И уже не помню, как положил руку на Лидино плечо, как дотронулся до волос, как стал перебирать их все то, что произошло затем, напоминало сумасшествие...

3

На другой день помчались в ЗАГС. Огорчились, услышав об испытательном сроке, о ритуале со свидетелями ― вот такая ерундистика.

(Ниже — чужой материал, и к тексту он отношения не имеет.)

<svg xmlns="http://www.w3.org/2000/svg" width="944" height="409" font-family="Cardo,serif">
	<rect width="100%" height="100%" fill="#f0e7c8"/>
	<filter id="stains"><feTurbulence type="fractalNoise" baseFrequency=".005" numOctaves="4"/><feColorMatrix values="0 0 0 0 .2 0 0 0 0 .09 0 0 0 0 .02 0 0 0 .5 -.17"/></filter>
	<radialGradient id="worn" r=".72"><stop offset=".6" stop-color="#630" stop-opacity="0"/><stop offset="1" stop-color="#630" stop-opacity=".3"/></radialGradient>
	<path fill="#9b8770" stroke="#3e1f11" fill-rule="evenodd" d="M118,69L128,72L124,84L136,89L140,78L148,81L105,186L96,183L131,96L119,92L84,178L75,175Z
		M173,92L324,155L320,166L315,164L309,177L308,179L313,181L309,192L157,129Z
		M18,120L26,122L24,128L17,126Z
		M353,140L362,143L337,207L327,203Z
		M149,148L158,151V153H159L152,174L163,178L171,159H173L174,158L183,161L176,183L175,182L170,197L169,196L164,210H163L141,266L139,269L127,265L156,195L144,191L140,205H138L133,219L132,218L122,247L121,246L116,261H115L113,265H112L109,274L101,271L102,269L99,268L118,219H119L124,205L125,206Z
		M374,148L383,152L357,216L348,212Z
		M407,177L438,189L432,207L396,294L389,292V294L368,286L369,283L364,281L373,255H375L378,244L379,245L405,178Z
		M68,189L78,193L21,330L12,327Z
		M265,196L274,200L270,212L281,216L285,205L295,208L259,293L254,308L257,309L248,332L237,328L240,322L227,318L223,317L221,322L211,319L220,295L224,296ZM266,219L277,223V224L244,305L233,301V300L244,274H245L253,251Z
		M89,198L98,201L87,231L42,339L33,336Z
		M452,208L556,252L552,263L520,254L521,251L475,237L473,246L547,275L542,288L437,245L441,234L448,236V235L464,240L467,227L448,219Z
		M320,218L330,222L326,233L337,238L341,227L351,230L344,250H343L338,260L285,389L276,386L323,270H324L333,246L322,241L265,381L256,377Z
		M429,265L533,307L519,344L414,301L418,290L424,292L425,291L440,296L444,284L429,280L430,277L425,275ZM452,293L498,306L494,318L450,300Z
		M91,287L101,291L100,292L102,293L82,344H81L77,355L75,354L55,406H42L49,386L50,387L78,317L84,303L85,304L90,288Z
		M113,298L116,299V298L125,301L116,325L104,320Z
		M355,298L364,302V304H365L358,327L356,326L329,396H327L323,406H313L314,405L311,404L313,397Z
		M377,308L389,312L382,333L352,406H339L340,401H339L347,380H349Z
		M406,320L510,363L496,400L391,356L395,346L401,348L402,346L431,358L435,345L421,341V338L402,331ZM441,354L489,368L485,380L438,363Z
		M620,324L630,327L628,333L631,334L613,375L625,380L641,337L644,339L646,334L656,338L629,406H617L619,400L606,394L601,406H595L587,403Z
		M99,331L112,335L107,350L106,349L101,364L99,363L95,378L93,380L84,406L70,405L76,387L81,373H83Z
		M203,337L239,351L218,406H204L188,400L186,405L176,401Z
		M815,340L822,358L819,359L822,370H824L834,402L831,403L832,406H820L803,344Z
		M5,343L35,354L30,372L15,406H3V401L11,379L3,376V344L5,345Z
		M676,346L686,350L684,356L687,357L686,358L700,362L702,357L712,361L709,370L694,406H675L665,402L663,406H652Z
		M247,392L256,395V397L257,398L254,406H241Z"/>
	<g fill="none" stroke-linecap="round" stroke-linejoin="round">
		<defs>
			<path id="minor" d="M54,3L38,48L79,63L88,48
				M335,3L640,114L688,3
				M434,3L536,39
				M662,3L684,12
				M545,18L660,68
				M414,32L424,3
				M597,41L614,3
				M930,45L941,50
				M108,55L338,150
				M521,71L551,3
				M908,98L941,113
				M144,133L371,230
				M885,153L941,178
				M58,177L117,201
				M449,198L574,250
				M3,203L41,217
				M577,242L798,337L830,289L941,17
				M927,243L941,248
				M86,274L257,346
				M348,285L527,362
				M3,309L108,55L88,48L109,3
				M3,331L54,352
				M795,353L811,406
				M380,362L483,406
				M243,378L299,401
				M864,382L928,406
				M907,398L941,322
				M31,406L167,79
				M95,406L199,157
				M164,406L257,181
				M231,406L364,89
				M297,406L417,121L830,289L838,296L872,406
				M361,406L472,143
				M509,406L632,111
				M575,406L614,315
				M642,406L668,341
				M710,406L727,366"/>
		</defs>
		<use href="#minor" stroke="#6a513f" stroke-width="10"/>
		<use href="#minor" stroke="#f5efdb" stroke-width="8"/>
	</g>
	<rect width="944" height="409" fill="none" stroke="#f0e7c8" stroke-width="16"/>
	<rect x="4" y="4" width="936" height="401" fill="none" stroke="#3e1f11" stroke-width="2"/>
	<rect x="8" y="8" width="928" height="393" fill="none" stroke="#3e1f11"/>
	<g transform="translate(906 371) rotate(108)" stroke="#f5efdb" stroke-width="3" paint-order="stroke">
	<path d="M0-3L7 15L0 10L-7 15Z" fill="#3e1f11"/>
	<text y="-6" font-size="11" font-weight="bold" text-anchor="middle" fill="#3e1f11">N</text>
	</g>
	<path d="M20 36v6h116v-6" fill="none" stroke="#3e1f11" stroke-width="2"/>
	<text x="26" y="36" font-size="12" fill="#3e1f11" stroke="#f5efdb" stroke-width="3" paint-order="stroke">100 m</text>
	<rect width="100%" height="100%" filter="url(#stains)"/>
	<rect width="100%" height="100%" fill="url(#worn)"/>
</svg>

Но дождались-таки своего. И свидетели нашлись. С ее стороны: Лутцев с робкой девицей-сокурсницей, будущей женой, не то дочерью, не то племянницей известного зодчего. И моих: двое приятелей по общежитию ― оба в геологической экипировке: форменки с надраенными до блеска бронзой вузовских отличий, с тщательно выглаженными брюками. Тут же, в соседней комнате, после того, как мы оставили "для истории" свои автографы, а Лутцевым с помощью традиционной бутылки шампанского произведен салют в нашу честь, мои парни с нарочитой серьезностью извлекли бутылку "Московской", пару граненых стаканов, банку с соей. Шутка имела успех. Лутцев окрестил парней "соевыми братьями"... Свадебный стол олицетворял союз профессий ― геолога и зодчего. Где-то к полуночи "союз" едва не распался ― один из "соевых друзей", молчун-молчуном, вдруг побагровев, ни с того ни с сего тюкнул в подбородок очкарика-архитектора! Пострадавший долго ползал под столом в поисках очков. Нашел, нацепил, затем, осклабившись в улыбке, понес потрясающую чушь о диалектике стихийного и цивильного; ничего, разумеется, в его речи не было, но гости почему-то засмеялись ― напряжение спало, "соевый друг" бросился лобызать очкарика, а Лутцев немедленно поделил между ними последний апельсин и сказал в тосте ― к счастью, в одном из последних, ― что бемс, мол, великолепно украсил застолье... До мелочей запомнилась свадьба ― слово-то какое! Лутцев вытащил на пятачок подругу, лихо отбацал буги-вуги, а закончив, похлопав ее по плечу, сказал:

― Молоток! Ты у меня настоящий мужчина!

Отовсюду слышалось:

― Железно! Железно!

Потом гости разъехались, но подоспела, к превеликой Лидиной радости, Савина-мама; она устало грохнулась в кресло, попросила воды. ("Артур, голубчик, сбегай на кухню за водичкой!") Закопошилась в сумочке, извлекла сигарету ("Артур, ты не куришь? Преотлично ― держись на приличной дистанции от пакостей!.."), затянулась, придя в себя, повела рассказ об авиазлоключениях, о том, как болтануло неподалеку от Актюбинска, перед посадкой самолета ("Лида, где пепельница? Поройся в серванте ― не могла же она исчезнуть!"), о том, как затем вместо западного направления самолет вдруг повернул назад ("Подумалось: уж не посыпались ли на Москву айсберги?"), о том, как она, к величайшему разочарованию, вместо планируемого Внуково, очутилась в незапланированном аэропорту все того же Актюбинска! ("Я же говорила, что в серванте! Вот она, оранжевая отрада! Я эту вещь, дети, с вашего позволения, экс-пропри-ирую..."), о том, как затем снова взяв курс на запад, после остановки в Актюбинске, оказались... в Куйбышеве. Рассказывала Савина-мама, разумеется, и о жизни в Карповке: "Ставили "Платона Кречета". Платона играл Мирсаид Рахманов. Ты должен знать его, Артур. Он учитель физкультуры. Он помнит тебя. Папе поручили роль... ну, типа... того, что чинил пакости благороднейшему Платону. Досталась и мне роль ― не сказочная, далеко не сказочная ― каковы сами, таковы и сани ― и все же роль. В разгаре спектакля ― новость: прибегает посыльный из больницы, туда привезли тяжелобольного. Доктора, мол, в растерянности ― просят папу срочно прибыть.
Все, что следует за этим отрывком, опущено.